Though not registered, named and trademarked by DuPont as “Teflon” until 1945, it wasn’t long after Plunkett’s “discovery” of polytetrafluoroethylene (or PTFE if you don’t have “CTRL C” like me) in 1938 that the advantages of the accidental technology were realized. Due to its low friction nonstick capacity, mechanical applications associated with bearings and gears were almost immediately assumed. The Manhattan Project, another early adopter, embraced the use of the fluorinated polymer in the early 1940’s to coat the seals and valves of pipes containing uranium. It worked; we made an atomic bomb, and we won the Second World War. Easy, right?
Then, in 1954, there was the wife of French engineer Marc Grégoire, who, after nearly exhausting her best efforts to persuade her husband to spend less time fishing and more time helping her in the kitchen – finally succeeded in convincing her stubborn husband to try his nonstick fishing tackle resin on her frying pan. We were now, finally, cooking with Teflon. This of course led to what is now an age-old question: if Teflon is nonstick, how the hell do they get it to stick to the pan? Well you don’t really; you just get it on there as good as you can. Basically, you scratch the hell out of a pan to create some sort of abrasive surface, spray on a layer of Teflon primer that tries desperately, albeit slowly, to escape the clutches of the abrasion while you get it really really hot, solidifying the Teflon primer. Then, another coating of Teflon and yet another high heat bake. This of course, is extremely energy intensive, especially considering the amount of eggs we the human race like to eat in a year.

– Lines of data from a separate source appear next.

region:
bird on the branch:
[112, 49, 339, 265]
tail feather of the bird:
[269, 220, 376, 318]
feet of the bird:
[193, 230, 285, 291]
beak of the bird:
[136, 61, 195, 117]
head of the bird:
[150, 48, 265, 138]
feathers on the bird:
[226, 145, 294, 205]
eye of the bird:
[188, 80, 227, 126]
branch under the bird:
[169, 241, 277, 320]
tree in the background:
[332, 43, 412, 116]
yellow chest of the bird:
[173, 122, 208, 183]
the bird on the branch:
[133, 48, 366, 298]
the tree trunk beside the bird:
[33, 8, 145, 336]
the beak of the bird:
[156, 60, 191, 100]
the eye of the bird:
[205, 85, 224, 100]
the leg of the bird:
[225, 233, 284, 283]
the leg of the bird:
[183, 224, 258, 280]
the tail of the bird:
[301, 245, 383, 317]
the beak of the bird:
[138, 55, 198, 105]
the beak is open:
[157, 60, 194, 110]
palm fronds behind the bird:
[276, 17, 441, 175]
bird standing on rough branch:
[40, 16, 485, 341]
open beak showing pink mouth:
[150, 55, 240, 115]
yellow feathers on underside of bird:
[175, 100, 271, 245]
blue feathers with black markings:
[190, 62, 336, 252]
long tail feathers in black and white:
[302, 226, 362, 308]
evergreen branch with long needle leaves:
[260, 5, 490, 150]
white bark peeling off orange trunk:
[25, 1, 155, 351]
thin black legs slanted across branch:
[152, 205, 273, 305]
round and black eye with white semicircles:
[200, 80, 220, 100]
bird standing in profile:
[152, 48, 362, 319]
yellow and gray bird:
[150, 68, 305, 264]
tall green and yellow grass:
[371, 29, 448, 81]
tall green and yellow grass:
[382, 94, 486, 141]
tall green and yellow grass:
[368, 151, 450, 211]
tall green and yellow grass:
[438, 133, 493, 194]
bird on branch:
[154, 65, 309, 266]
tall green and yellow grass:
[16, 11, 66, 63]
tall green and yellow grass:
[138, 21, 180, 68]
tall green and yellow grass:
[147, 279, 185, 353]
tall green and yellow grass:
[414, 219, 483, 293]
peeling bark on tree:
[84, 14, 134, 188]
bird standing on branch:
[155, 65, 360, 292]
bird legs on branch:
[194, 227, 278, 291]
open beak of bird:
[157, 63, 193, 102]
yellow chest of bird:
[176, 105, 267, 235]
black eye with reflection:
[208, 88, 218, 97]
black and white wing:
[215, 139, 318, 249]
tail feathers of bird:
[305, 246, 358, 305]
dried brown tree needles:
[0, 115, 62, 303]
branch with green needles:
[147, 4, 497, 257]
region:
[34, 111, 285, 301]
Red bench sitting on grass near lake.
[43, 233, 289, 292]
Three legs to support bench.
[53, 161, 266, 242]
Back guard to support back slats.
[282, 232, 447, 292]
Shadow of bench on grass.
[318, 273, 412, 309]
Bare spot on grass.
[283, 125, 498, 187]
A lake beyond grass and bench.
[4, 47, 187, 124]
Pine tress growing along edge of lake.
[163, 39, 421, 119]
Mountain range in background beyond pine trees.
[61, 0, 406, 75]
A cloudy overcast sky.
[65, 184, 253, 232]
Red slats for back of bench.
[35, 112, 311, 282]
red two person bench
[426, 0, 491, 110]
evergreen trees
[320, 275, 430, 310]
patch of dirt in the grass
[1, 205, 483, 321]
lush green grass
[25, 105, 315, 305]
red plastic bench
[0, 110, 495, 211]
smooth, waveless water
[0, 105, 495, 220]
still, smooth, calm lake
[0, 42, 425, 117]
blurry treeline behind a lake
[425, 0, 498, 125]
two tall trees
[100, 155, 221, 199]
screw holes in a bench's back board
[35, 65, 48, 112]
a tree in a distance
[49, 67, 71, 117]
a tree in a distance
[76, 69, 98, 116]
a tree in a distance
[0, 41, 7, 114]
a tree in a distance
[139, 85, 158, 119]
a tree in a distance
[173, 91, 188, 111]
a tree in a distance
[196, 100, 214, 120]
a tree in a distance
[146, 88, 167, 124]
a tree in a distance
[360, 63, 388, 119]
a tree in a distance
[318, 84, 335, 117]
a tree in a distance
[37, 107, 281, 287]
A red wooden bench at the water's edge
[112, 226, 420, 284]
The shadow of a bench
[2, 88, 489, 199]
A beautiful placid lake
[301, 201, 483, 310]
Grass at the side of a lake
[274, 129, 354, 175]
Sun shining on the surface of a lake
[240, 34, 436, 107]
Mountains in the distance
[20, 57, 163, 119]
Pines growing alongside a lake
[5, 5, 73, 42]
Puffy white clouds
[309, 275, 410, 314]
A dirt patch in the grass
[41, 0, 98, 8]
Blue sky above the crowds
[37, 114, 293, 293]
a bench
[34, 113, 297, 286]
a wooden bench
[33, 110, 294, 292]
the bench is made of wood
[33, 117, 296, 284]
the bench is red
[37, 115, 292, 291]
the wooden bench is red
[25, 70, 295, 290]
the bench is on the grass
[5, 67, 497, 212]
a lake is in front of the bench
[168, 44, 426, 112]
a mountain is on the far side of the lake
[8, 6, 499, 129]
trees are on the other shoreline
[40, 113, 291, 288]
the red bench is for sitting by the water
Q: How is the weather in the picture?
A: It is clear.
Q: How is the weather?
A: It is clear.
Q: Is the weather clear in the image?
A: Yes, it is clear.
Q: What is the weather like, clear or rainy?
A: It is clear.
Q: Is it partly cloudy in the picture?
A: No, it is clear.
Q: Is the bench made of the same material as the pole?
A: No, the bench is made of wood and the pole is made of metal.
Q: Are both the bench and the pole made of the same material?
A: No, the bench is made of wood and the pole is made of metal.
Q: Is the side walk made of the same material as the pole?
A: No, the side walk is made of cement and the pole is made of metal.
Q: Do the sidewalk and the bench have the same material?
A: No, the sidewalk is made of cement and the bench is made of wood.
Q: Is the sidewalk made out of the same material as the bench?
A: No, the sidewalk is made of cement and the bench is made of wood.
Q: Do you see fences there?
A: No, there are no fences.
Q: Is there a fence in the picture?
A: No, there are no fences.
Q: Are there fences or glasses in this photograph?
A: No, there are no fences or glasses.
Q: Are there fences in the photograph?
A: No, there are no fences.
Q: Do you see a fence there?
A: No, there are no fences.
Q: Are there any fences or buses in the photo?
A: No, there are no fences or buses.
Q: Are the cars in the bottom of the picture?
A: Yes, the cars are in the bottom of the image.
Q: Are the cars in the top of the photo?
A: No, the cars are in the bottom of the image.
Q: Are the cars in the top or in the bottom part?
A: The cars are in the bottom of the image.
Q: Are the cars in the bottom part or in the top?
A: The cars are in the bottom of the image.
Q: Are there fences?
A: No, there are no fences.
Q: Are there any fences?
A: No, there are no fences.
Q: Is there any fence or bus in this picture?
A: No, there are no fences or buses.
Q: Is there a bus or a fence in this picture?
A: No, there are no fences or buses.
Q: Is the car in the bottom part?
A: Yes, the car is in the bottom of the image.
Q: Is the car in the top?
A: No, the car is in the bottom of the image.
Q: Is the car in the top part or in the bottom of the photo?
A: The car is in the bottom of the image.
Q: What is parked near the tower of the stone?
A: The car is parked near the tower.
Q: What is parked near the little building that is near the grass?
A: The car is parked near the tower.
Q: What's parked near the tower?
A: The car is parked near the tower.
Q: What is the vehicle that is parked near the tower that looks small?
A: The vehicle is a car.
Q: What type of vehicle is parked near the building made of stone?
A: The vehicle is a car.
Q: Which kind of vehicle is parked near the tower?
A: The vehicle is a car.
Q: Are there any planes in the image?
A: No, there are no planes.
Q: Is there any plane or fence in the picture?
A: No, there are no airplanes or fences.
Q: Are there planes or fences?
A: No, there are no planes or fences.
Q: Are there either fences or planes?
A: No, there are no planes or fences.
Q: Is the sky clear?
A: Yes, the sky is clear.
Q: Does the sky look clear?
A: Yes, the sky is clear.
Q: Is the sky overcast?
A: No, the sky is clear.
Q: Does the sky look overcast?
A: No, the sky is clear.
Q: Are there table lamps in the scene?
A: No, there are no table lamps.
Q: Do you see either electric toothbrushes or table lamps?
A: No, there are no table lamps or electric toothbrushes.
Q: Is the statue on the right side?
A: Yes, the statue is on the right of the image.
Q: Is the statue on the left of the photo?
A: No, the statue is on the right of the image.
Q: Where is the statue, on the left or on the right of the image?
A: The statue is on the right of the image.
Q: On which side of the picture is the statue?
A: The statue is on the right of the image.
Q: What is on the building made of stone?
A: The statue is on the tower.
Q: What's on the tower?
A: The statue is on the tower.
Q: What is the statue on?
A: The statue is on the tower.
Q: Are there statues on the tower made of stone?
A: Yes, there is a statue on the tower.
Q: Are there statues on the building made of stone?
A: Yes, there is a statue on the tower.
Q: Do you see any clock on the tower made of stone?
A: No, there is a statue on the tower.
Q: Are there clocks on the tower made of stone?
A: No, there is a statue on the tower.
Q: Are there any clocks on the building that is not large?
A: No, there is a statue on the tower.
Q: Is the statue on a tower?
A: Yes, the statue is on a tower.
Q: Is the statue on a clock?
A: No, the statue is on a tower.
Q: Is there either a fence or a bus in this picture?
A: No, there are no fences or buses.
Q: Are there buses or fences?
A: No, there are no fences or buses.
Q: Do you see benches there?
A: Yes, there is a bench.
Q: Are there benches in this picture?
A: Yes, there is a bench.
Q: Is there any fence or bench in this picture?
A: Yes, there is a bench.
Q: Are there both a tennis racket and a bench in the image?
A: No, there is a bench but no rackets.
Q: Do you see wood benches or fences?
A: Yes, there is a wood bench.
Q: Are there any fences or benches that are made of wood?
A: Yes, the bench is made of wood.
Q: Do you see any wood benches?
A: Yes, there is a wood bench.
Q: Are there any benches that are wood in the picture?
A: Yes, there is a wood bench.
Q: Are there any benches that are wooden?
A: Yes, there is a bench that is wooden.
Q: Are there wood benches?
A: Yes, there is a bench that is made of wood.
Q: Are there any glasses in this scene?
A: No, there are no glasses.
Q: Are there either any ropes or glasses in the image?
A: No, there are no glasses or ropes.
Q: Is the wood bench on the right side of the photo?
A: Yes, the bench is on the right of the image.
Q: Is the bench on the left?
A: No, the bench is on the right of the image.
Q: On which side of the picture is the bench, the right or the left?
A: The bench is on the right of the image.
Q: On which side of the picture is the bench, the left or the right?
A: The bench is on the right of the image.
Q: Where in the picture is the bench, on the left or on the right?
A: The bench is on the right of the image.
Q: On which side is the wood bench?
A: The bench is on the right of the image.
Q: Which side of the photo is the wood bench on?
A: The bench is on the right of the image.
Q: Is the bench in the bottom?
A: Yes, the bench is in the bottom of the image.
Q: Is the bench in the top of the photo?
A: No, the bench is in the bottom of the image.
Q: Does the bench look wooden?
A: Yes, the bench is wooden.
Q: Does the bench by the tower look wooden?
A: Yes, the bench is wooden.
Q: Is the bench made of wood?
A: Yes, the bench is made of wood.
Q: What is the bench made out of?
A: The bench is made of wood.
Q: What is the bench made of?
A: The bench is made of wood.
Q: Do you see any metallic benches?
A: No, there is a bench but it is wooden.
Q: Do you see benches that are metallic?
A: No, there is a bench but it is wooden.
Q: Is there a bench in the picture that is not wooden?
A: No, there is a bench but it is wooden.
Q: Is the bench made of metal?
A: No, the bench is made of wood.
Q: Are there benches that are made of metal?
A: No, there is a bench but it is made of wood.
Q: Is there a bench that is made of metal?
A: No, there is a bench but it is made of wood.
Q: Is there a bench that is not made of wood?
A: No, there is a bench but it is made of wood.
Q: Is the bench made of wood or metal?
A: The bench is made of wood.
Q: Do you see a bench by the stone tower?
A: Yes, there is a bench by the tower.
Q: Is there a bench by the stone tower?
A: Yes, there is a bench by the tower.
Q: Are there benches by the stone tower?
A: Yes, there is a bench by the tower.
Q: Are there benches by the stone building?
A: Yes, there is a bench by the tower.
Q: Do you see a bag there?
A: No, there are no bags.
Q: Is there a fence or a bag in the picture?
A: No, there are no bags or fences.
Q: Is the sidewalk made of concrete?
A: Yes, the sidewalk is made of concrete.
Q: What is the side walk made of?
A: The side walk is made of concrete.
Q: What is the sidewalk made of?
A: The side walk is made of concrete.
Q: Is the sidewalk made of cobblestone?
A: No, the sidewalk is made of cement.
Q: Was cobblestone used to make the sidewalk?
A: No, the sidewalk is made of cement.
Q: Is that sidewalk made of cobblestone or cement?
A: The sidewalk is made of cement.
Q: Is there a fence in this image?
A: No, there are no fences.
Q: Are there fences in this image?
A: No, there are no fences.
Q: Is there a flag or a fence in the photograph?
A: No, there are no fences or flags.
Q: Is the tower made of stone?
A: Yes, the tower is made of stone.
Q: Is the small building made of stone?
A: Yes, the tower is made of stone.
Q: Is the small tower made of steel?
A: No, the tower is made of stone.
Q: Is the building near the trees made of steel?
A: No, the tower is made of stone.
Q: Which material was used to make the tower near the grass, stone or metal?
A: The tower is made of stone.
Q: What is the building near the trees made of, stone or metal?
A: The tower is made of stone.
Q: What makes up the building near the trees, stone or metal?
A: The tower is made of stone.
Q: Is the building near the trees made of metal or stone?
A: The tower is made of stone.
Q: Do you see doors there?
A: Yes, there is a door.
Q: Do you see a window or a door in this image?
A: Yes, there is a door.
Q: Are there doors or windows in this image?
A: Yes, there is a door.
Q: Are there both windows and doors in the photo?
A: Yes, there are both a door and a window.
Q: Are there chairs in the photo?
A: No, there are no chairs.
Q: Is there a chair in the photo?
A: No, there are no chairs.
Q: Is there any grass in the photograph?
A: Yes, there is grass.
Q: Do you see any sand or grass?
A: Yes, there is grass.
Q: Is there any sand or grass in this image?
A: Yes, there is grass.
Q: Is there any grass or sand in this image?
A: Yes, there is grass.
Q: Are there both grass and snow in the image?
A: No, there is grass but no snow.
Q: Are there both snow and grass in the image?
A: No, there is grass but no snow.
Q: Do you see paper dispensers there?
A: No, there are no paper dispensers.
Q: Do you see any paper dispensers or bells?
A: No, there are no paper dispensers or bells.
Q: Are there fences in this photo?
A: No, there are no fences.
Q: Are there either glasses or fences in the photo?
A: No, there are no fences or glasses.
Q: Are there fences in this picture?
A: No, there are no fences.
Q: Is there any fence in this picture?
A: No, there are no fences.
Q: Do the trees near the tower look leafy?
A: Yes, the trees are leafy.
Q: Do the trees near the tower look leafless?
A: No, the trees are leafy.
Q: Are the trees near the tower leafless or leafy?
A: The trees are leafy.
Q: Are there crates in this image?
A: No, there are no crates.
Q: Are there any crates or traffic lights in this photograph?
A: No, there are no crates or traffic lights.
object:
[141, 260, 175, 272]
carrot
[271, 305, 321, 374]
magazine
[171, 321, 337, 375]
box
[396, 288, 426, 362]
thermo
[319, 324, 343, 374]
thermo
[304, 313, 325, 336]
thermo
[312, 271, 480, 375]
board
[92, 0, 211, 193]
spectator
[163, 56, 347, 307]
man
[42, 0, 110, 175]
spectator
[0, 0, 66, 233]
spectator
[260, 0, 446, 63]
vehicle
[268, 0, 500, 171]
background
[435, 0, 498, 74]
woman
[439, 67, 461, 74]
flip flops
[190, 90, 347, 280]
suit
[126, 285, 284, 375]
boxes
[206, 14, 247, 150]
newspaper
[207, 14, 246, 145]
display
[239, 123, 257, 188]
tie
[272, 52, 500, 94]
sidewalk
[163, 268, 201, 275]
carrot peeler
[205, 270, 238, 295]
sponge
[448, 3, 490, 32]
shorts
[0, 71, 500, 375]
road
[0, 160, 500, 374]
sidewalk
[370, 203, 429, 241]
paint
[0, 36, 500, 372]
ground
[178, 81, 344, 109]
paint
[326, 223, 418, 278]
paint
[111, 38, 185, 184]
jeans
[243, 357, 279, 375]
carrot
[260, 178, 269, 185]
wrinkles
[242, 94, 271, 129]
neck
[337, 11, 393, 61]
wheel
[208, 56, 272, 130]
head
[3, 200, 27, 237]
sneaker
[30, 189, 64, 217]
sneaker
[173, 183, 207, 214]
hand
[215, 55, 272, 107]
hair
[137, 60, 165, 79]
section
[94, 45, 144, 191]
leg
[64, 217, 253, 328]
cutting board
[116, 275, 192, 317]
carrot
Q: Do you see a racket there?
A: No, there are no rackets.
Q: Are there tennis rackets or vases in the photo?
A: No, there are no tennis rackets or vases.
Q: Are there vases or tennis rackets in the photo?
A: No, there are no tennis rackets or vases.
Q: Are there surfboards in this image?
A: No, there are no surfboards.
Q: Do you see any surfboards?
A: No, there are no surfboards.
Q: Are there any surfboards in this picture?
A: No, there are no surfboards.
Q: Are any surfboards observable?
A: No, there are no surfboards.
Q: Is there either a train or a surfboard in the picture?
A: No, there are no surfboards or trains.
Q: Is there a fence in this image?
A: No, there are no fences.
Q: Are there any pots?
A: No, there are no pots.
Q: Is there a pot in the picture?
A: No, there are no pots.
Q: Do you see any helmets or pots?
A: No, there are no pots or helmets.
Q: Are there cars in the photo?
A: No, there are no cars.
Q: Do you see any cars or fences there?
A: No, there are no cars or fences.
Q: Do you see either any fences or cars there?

Trade secrets in business can be a wonderful advantage to securing market share in a sector. They can also destroy you. When New Zealander John Cropper built a machine to produce expanded PTFE tape in 1966, he made the decision to keep his process close to the vest and have his employees sign confidentiality agreements rather than filing for a patent. This might have been a good decision, if it weren’t for Bob Gore and the reckonable force known as the United States Patent and Trademark Office. Independently making the same discovery three years later, Gore began producing breathable, microporous water repellent fabrics for use in his double-layered protective wear. However, Gore made a different decision in 1969, releasing his findings to the public under the trademark Gore-Tex and filing two different U.S. patents in 1976 and 1980.
Architectural applications using PTFE as a material have been around for a while. Typically, such material applications are used as roofs, or roofing membranes. The largest and most notable instance would be the roof of the Hubert H. Humphrey Metrodome in Minneapolis, Minnesota. Encompassing roughly 20 acres, the fabric dome is composed, similar to it’s ePTFE muse Gore-Tex, of two layers: an inner layer of proprietary acoustical fabric, an outer layer made of fiberglass with a PTFE coating manufactured and installed by Birdair, Inc. and an air space in-between which acts as insulation as well as a void for warm air to be blown through to melt any accumulated snow. It’s entirely self-supporting – with a little assistance from air pressure that is. But of course, we all know what happens when you get a little too much snow on 20 acres of fabric supported by air.
The Metrodome is not the only claim-to-fame of Birdair Structures. It’s not even their only dome. Toting the term tensile architecture, Birdair specializes in lightweight architectural fabric membranes, most of which are found in sporting arenas, airports and various other transportation stations. Notable for its sustainable features, such as a material efficiency, an ability to use metals with a high amount of recycled content and an ability for efficient daylighting strategies. Of course, these are the marketing claims of Birdair, the validity of which I will investigate later. Still, their systems do use less material. And inherent of that material, they are light enough to allow for more efficient daylighting strategies as well as, what I will only assume for now, greater energy efficiency if desired to mechanically control such a system.